Stored items from a collection
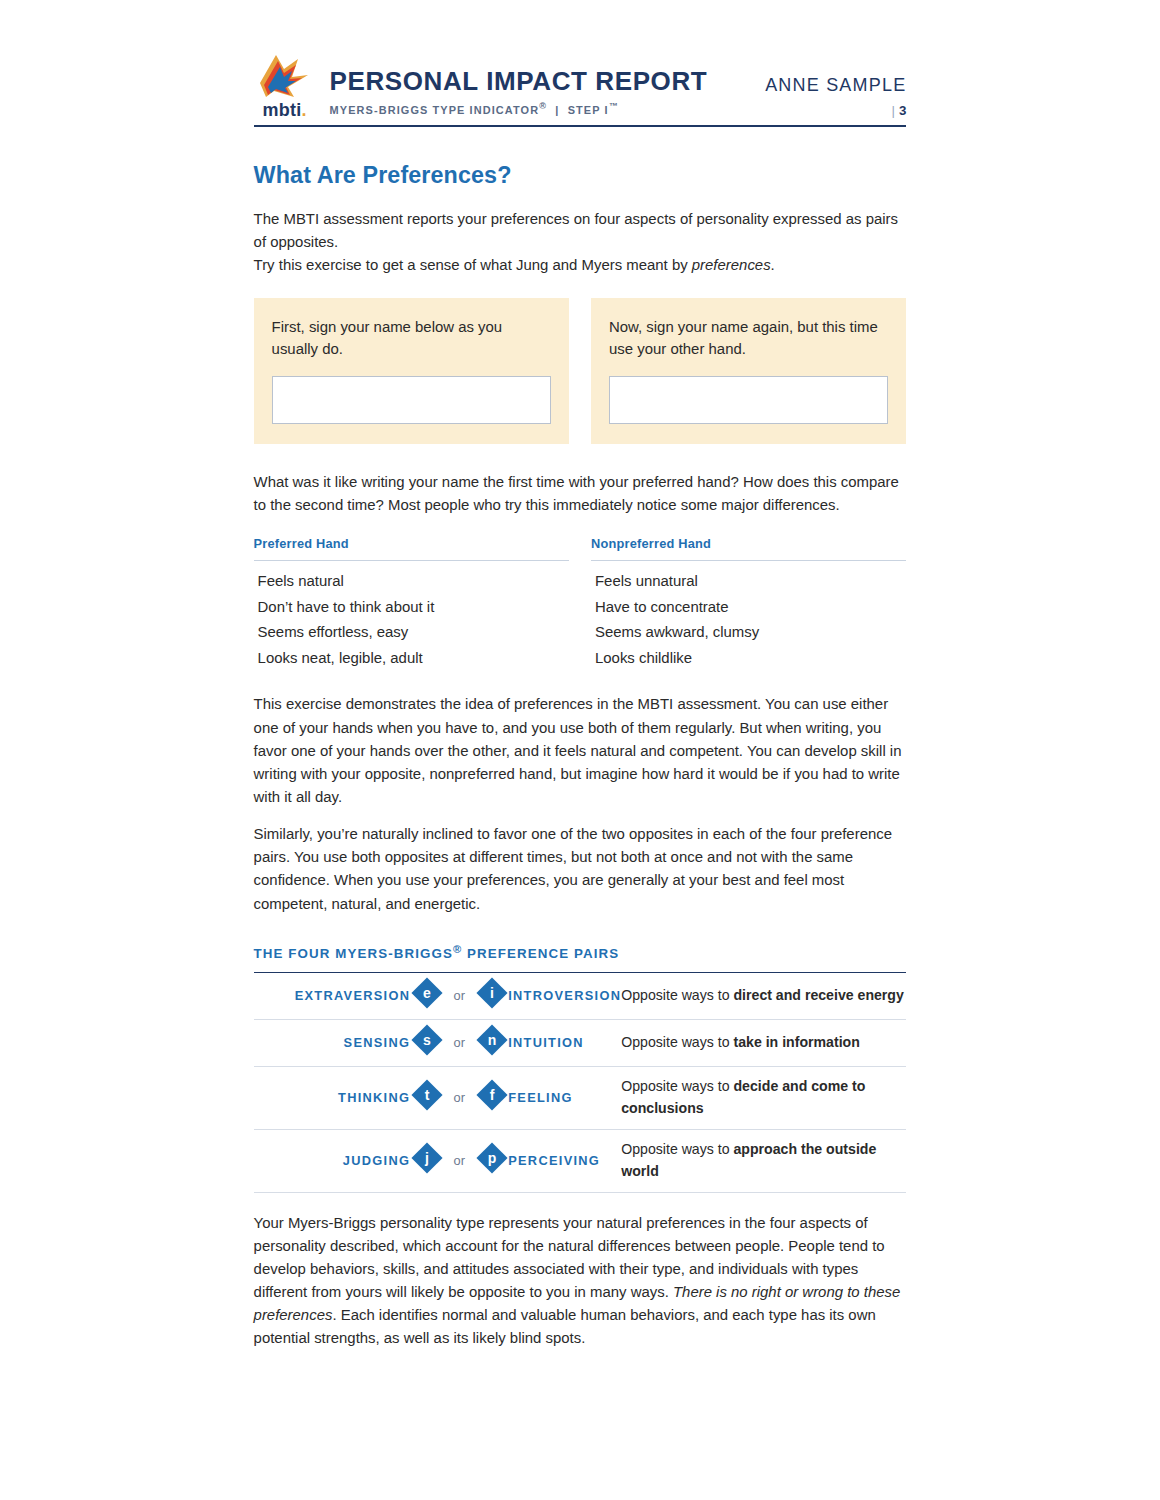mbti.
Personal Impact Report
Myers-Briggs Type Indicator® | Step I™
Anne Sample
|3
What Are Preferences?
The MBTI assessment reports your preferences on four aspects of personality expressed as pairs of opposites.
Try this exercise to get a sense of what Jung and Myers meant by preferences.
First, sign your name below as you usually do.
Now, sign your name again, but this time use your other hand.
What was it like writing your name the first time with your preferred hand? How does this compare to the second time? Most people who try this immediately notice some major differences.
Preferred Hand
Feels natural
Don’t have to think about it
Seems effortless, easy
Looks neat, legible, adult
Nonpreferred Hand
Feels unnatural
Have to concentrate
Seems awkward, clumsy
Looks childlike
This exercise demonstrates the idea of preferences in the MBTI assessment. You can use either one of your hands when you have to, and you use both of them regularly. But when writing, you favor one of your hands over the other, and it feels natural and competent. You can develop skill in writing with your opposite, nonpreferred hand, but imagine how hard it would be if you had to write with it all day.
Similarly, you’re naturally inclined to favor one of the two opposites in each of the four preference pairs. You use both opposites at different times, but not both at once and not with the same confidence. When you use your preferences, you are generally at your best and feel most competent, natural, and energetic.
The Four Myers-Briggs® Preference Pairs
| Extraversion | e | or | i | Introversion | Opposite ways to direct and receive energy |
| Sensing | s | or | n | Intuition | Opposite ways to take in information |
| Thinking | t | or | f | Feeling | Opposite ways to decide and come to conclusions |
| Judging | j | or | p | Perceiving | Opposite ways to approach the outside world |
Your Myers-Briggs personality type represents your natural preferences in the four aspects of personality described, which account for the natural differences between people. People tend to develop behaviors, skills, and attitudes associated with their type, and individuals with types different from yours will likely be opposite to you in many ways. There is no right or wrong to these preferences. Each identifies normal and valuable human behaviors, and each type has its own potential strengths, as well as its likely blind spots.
==
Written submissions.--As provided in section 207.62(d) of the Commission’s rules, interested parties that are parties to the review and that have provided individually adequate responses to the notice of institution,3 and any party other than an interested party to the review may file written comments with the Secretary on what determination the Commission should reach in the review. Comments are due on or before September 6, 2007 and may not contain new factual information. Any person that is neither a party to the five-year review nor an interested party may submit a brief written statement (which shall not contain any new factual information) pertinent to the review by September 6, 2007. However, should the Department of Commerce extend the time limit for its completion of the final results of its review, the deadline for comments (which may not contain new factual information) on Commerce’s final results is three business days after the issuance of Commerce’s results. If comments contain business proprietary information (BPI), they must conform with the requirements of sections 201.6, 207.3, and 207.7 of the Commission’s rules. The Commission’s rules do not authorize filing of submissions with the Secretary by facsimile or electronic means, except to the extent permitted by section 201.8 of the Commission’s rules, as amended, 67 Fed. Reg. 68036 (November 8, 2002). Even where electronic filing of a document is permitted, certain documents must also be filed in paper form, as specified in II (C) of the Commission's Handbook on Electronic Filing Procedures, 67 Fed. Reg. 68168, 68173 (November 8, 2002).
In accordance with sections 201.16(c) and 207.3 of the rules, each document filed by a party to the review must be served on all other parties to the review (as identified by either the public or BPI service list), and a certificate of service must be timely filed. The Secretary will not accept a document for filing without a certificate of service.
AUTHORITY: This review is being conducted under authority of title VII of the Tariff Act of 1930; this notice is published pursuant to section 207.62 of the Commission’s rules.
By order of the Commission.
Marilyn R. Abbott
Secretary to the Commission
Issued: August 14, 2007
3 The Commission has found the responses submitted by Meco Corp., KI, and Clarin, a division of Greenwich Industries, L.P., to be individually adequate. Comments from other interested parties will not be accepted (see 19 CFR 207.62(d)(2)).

● **TASK PROMPT**
Among the records above, repeat exactly the line with "Try this exercise", the line with "Now, sign your", and every line in between, and only those.

● **RESPONSE FOR THIS EXERCISE**
Try this exercise to get a sense of what Jung and Myers meant by preferences.
First, sign your name below as you usually do.
Now, sign your name again, but this time use your other hand.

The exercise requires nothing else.